Sacred is the remembrance of previous generations' struggles and victories. When we recall the faithfulness of God to past people of faith, it catapults our faith and can usher us into the throne room of God, enabling us to bow before His throne. From this place, we invite the Lord to arrive on the scene and rest there powerfully. God's resting place is never one of busyness. It is a place where we surrender and wait for Him to intervene and establish His throne amid our circumstances. He inhabits our praise, which we give fully trusting and resting in Him (Ps. 22:3).


In addition, strength lies in covenant relationship, yet it is not our strength but Christ's. The Apostle Paul tells us that God's power is perfected in us when we understand our limitations and weaknesses (2 Cor. 12:9). It is in the context of relationship because we have accepted the atoning blood of Jesus that we are clothed with the righteousness of God in Him (2 Cor. 5:21). In Him, we have the fullness of joy and can worship Him in the beauty of holiness.

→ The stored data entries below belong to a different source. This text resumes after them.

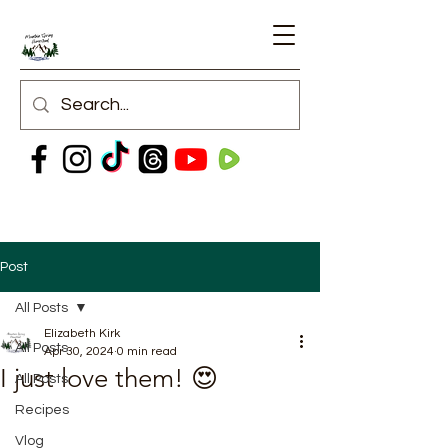
Post
All Posts
Elizabeth Kirk
All Posts
Apr 30, 2024
0 min read
I just love them! 😍
All Posts
Recipes
Vlog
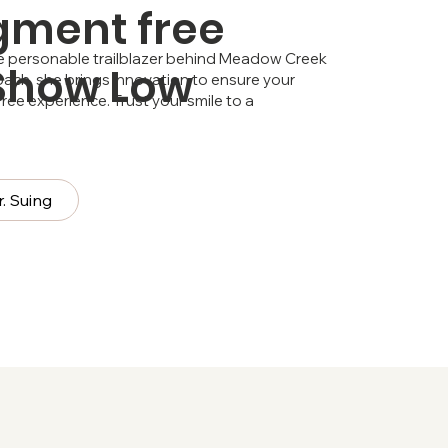
gment free
the personable trailblazer behind Meadow Creek
 Show Low
ach, she brings innovation to ensure your
ee experience. Trust your smile to a
. Suing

Because of God's covenant with David, the children of Israel implore the Lord not to keep the presence of the Messiah away from them. However, they recognize that there is a prerequisite, an if/then statement regarding the throne. The people must remember the covenant and keep the testimony of the Lord. God, Himself is the teacher of covenant and testimony. He defines the terms, and we come into agreement with them. This is something that God awaits longingly – for us to remember the covenant. He is not ambivalent. He is decidedly waiting for us to return because it is here that God takes His rest and comfort. When we, individually and collectively, walk continually in remembrance of covenant and recall that we are Zion - God's dwelling place. He chooses us! He desires us! He wants to come and abide with us, not superficially, but in living, breathing reality.


This is the declaration of God's people: "Lord, we remember the covenant You've had with past generations and decide that we, too, will walk in it." Covenant is essential to ascending into God's presence. We'll explore God's response to His covenant people tomorrow as we continue Psalm 132.